SkyulfPipeline expects a modeling block like:

{
  "type": "logistic_regression",
  "node_id": "model_node",       # optional
  "execution_mode": "merge",     # optional; "merge" (default) or "parallel"
  "params": { ... }              # optional; estimator hyperparameters
}

execution_mode (v0.4.0+)

When a training node has 2+ incoming connections:

Value	Behavior
`"merge"` (default)	Combine all upstream DataFrames into one before training
`"parallel"`	Each incoming branch runs as a separate job

This field is set via the Merge/Parallel toggle on training nodes in the canvas UI.
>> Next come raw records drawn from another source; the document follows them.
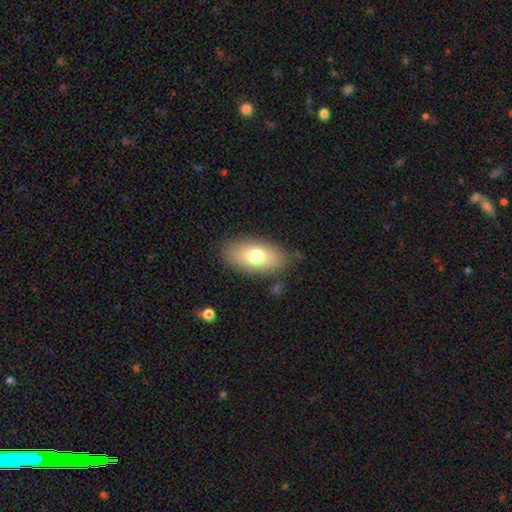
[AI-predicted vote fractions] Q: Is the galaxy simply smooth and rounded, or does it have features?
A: smooth — 72%.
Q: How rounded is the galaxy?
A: in between — 90%.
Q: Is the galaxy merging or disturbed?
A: none — 81%.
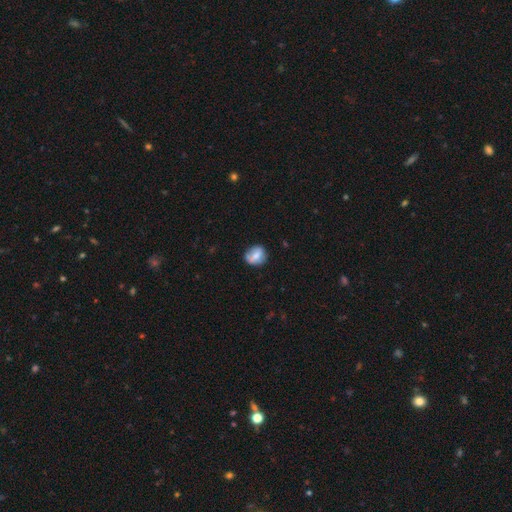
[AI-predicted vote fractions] Overall: smooth (65%; featured or disk 27%). How rounded: round (67%; in between 31%). Merging: none (66%).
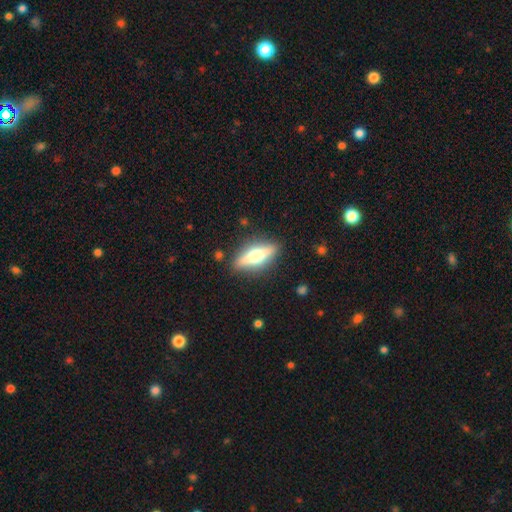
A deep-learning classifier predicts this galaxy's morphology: Smooth or featured?
  - featured or disk: 57% *
  - smooth: 36%
  - star or artifact: 6%
Edge-on disk?
  - yes: 90% *
  - no: 10%
Edge-on bulge?
  - rounded: 95% *
  - boxy: 3%
  - none: 2%
Merging?
  - none: 87% *
  - minor disturbance: 9%
  - major disturbance: 3%
  - merger: 1%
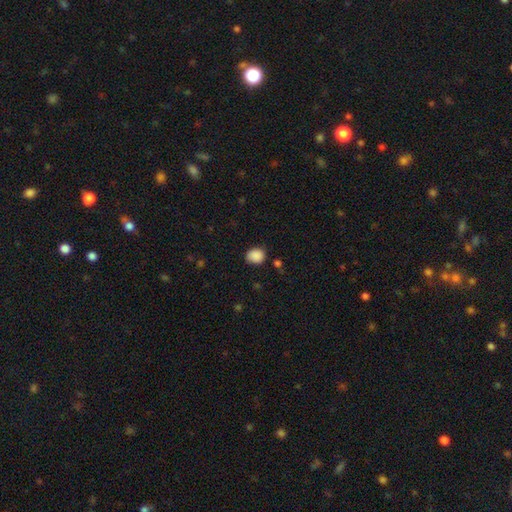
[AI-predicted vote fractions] Q: Smooth or featured?
A: smooth (89%); runner-up: star or artifact (9%)
Q: How rounded?
A: round (63%); runner-up: in between (36%)
Q: Merging?
A: none (80%); runner-up: minor disturbance (14%)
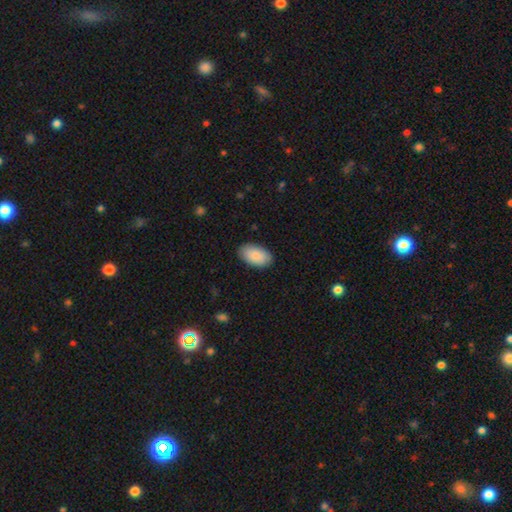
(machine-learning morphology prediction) This is clearly a smooth galaxy (87%). How rounded: clearly in between (95%). Merging: clearly none (88%).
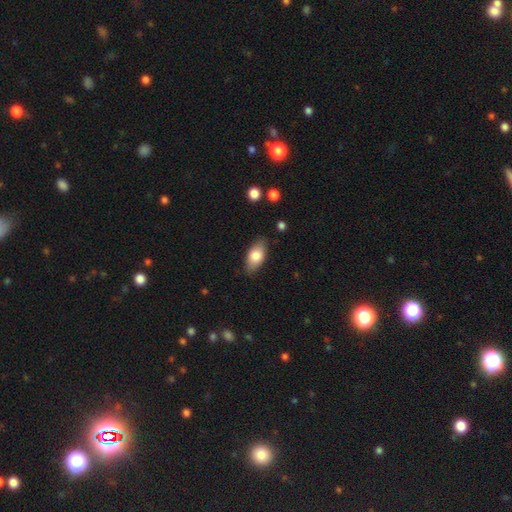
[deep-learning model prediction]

The sklearn wrapper supports both:

Nested params (preferred): { "params": {"C": 1.0} }
Flat params (legacy): { "C": 1.0, "type": "..." }

Example (RandomForestClassifier):

{
  "type": "random_forest_classifier",
  "params": {"n_estimators": 50, "random_state": 42}
}

Classification

logistic_regression

Backed by sklearn.linear_model.LogisticRegression.

Defaults:

max_iter=1000
solver=lbfgs
random_state=42

Learned params:

fitted sklearn estimator (stored in-memory and pickled when saving the pipeline)

random_forest_classifier

Backed by sklearn.ensemble.RandomForestClassifier.

Defaults include:

n_estimators=50, max_depth=10
min_samples_split=5, min_samples_leaf=2
n_jobs=-1, random_state=42

Learned params:

fitted sklearn estimator

svc

Backed by sklearn.svm.SVC.

Defaults: - C=1.0, kernel=rbf, gamma=scale - probability=True, random_state=42

k_neighbors_classifier

Backed by sklearn.neighbors.KNeighborsClassifier.

Defaults: - n_neighbors=5, weights=uniform - algorithm=auto, n_jobs=-1

decision_tree_classifier

Backed by sklearn.tree.DecisionTreeClassifier.

Defaults: - max_depth=None, min_samples_split=2 - criterion=gini, random_state=42

gradient_boosting_classifier

Backed by sklearn.ensemble.GradientBoostingClassifier.

Defaults: - n_estimators=100, learning_rate=0.1 - max_depth=3, random_state=42

adaboost_classifier

Backed by sklearn.ensemble.AdaBoostClassifier.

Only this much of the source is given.